Hallo zusammen,
als kleine Zugabe habe ich noch ein Bild gefunden, das die zuvor abgebildete Straßenbahn bei der Überquerung der Strecke Sprendlingen-Fürfeld auf freier Strecke zeigt.
Die Strecke Sprendlingen-Fürfeld wurde von der SEG (Süddeutschen Eisenbahngesellschaft) betrieben, die aus dem "Eisenbahnconsortium Hermann Bachstein" hervorgegangen war.
https://de.wikipedia.org/wiki/S%C3%BCdd ... sellschaftDiese privaten Bahninitiativen erhielten von der großherzoglich-hessischen Monarchenfamilie größtmögliche Förderung bei der Erschließung des rheinhessischen Raumes, das Herrscherhaus war -was die Eisenbahn betrifft- sehr aufgeschlossen und großzügig.
1953 ging die Strecke an das Land Rheinland-Pfalz über, das nichts Besseres zu tun hatte, als sie noch im selben Jahr im Personenverkehr stillzulegen.
Das rheinland-pfälzische Verkehrsministerium unterstand damals Ministerpräsident Peter Altmeier, einem bekennenden Autofan.
Straßenbahn, aber auch die Strecke Sprendlingen-Fürfeld hatten eigentlich eine gute Auslastung und die Strecke war beliebt, allerdings hatte die DB, der für die Strecke Sprendlingen-Fürfeld die Betriebsführung übertragen wurde, kein Interesse an der Weiterführung.
Die hier eingesetzten Loks der BR 74 und 55 waren in die Jahre gekommen, der gelaschte Oberbau von 1880 hätte grundlegend erneuert werden müssen, langsam nahmen die Pkw Einzug in die rheinhessischen Familien.
Wie heute auch springt die Politik gerne auf den Mainstream des Augenblicks, Nachhaltigkeit ist und bleibt ein Privileg von Forstleuten.
In dem Augenblick, da ich das schreibe, geht mir durch den Kopf, wie ich 1953, etwa als junger Kerl von 20 gedacht hätte.
Natürlich hätte ich auf einen Ford 12M geschielt, auf eine Horex, einen Lloyd 400 oder ein Goggomobil.
Die Politiker hatten -mehr als heute- das Ohr am Volk und reagierten auf diese Begehrlichkeiten.
Die Streckenführungen waren teils konträr zu den Verkehrsströmen, das eingesetzte Material veraltet, nach sechs Jahren Krieg bestand hoher Investitionsbedarf bei noch nicht wieder angelaufenen Steuereinnahmen (die kamen erst ab Mitte der 1950er Jahre durch das sogenannte "Wirtschaftswunder"), die motorisierte Individualität hatte -vielleicht auch psychologisch verständlich nach den Jahren der Abhängigkeit von den verkehrlichen "Gnadenmitteln" des Staates- höchste Priorität.
Man wollte Unabhängigkeit auch von einem teils arroganten Beamtenapparat an den Schaltern und Bahnsteigsperren (vgl.

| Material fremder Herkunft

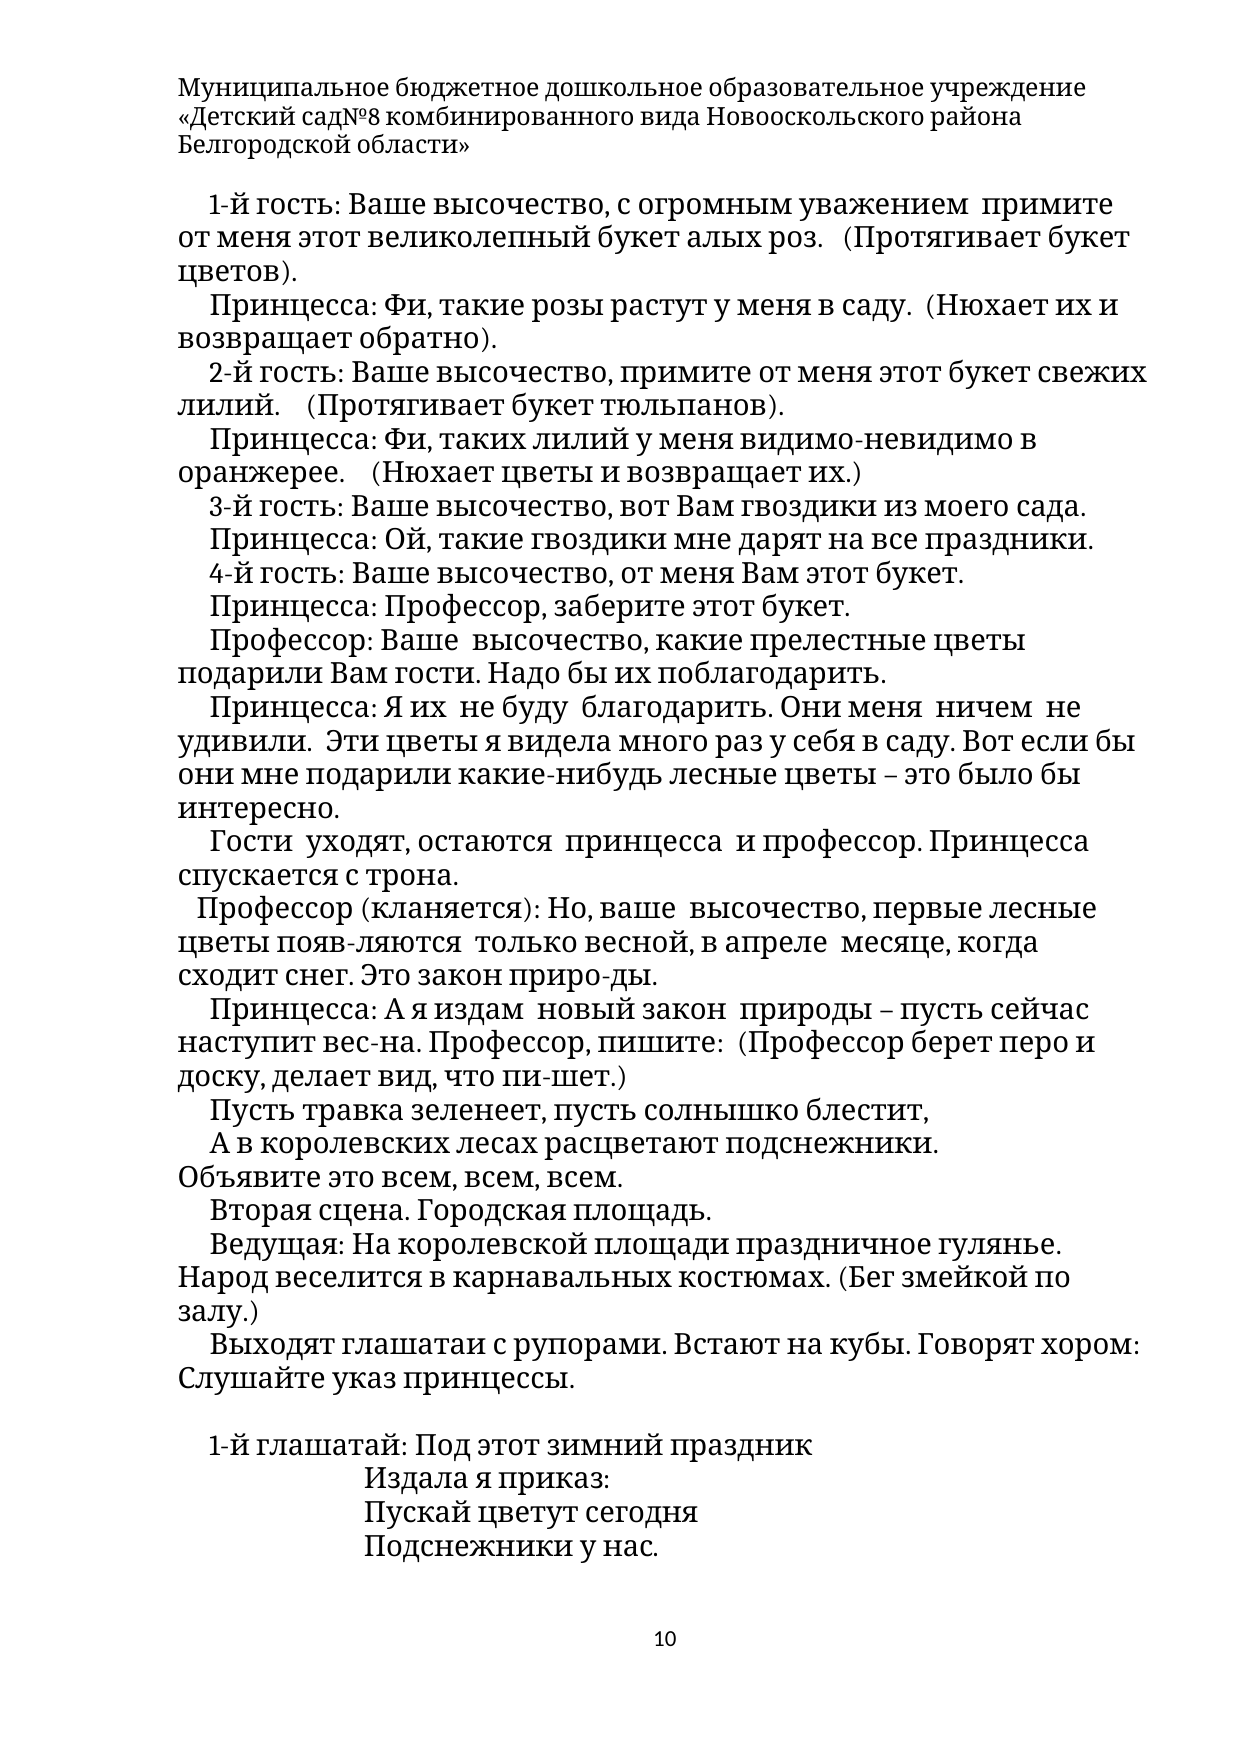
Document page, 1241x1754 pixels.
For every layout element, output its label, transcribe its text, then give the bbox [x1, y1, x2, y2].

text Принцесса: Ой, такие гвоздики мне дарят на все праздники. [177, 523, 1152, 557]
text Издала я приказ: [177, 1463, 1152, 1496]
text Профессор: Ваше высочество, какие прелестные цветы подарили Вам гости. Надо бы их поблагодарить. [177, 624, 1152, 691]
text Подснежники у нас. [177, 1530, 1152, 1563]
text Принцесса: Я их не буду благодарить. Они меня ничем не удивили. Эти цветы я видела много раз у себя в саду. Вот если бы они мне подарили какие-нибудь лесные цветы – это было бы интересно. [177, 691, 1152, 825]
text Ведущая: На королевской площади праздничное гулянье. Народ веселится в карнавальных костюмах. (Бег змейкой по залу.) [177, 1228, 1152, 1328]
text Пускай цветут сегодня [177, 1496, 1152, 1530]
text 1-й гость: Ваше высочество, с огромным уважением примите от меня этот великолепный букет алых роз. (Протягивает букет цветов). [177, 188, 1152, 289]
text Выходят глашатаи с рупорами. Встают на кубы. Говорят хором: Слушайте указ принцессы. [177, 1328, 1152, 1396]
text 3-й гость: Ваше высочество, вот Вам гвоздики из моего сада. [177, 490, 1152, 523]
text Принцесса: Фи, такие розы растут у меня в саду. (Нюхает их и возвращает обратно). [177, 289, 1152, 356]
text Гости уходят, остаются принцесса и профессор. Принцесса спускается с трона. [177, 825, 1152, 892]
text 4-й гость: Ваше высочество, от меня Вам этот букет. [177, 557, 1152, 591]
text Принцесса: А я издам новый закон природы – пусть сейчас наступит вес-на. Профессор, пишите: (Профессор берет перо и доску, делает вид, что пи-шет.) [177, 993, 1152, 1094]
text 1-й глашатай: Под этот зимний праздник [177, 1429, 1152, 1463]
text Принцесса: Профессор, заберите этот букет. [177, 591, 1152, 624]
text Объявите это всем, всем, всем. [177, 1161, 1152, 1194]
text А в королевских лесах расцветают подснежники. [177, 1127, 1152, 1161]
text Принцесса: Фи, таких лилий у меня видимо-невидимо в оранжерее. (Нюхает цветы и возвращает их.) [177, 423, 1152, 490]
text Вторая сцена. Городская площадь. [177, 1194, 1152, 1228]
text Пусть травка зеленеет, пусть солнышко блестит, [177, 1094, 1152, 1127]
text 2-й гость: Ваше высочество, примите от меня этот букет свежих лилий. (Протягивает букет тюльпанов). [177, 356, 1152, 423]
text Профессор (кланяется): Но, ваше высочество, первые лесные цветы появ-ляются только весной, в апреле месяце, когда сходит снег. Это закон приро-ды. [177, 892, 1152, 993]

Tucholsky: "Das deutsche Ideal, hinter einem Schalter zu sitzen, das deutsche Schicksal, vor einem Schalter zu stehen.").
Die zaghaften Versuche einer Effektivierung der Nebenbahn über Neuschöpfungen wie die VT's oder die Vereinfachung der Betriebsverfahren haben nicht mehr gegriffen. In Rheinhessen war die Entstehung der Eisenbahnlandschaft in der zweiten Hälfte des 19.Jahrhunderts eindeutig auf die Bedürfnisse der Wirtschaft zugeschnitten.
Der Personenverkehr war allenfalls ein Nebenprodukt.
Kein Wunder: Die Arbeitsplätze lagen vor Ort, die wenige Freizeit wurde gleichfalls vor Ort verbracht, weiter als 20km reiste man nur, wenn es unumgänglich war.
Diese, auf den Güterverkehr zugeschnittene Linienführung rächte sich 100 Jahre später, als sich der Einzelne als Individuum mit Selbstverwirklichungsanspruch definierte und sich nicht mehr als Abhängiger von den Lenkungen eines Obrigkeitsapparates, der den Gegebenheiten machtlos folgen muß, sah.
Das sollte man bei aller Bahnaffinität immer bedenken.
Die Gesellschaft im 21.Jahrhundert: Bei vielen nichts anderes als das Fortleben des prähistorischen Menschen unter der dünnen Schale der Zivilisation.